(Collected data)
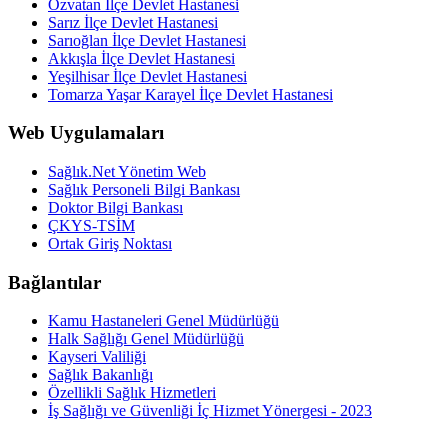
Özvatan İlçe Devlet Hastanesi
Sarız İlçe Devlet Hastanesi
Sarıoğlan İlçe Devlet Hastanesi
Akkışla İlçe Devlet Hastanesi
Yeşilhisar İlçe Devlet Hastanesi
Tomarza Yaşar Karayel İlçe Devlet Hastanesi
Web Uygulamaları
Sağlık.Net Yönetim Web
Sağlık Personeli Bilgi Bankası
Doktor Bilgi Bankası
ÇKYS-TSİM
Ortak Giriş Noktası
Bağlantılar
Kamu Hastaneleri Genel Müdürlüğü
Halk Sağlığı Genel Müdürlüğü
Kayseri Valiliği
Sağlık Bakanlığı
Özellikli Sağlık Hizmetleri
İş Sağlığı ve Güvenliği İç Hizmet Yönergesi - 2023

**What you should do**
Would you please restate the records word for word, excluding any images?

**Task result**
Özvatan İlçe Devlet Hastanesi
Sarız İlçe Devlet Hastanesi
Sarıoğlan İlçe Devlet Hastanesi
Akkışla İlçe Devlet Hastanesi
Yeşilhisar İlçe Devlet Hastanesi
Tomarza Yaşar Karayel İlçe Devlet Hastanesi
Web Uygulamaları
Sağlık.Net Yönetim Web
Sağlık Personeli Bilgi Bankası
Doktor Bilgi Bankası
ÇKYS-TSİM
Ortak Giriş Noktası
Bağlantılar
Kamu Hastaneleri Genel Müdürlüğü
Halk Sağlığı Genel Müdürlüğü
Kayseri Valiliği
Sağlık Bakanlığı
Özellikli Sağlık Hizmetleri
İş Sağlığı ve Güvenliği İç Hizmet Yönergesi - 2023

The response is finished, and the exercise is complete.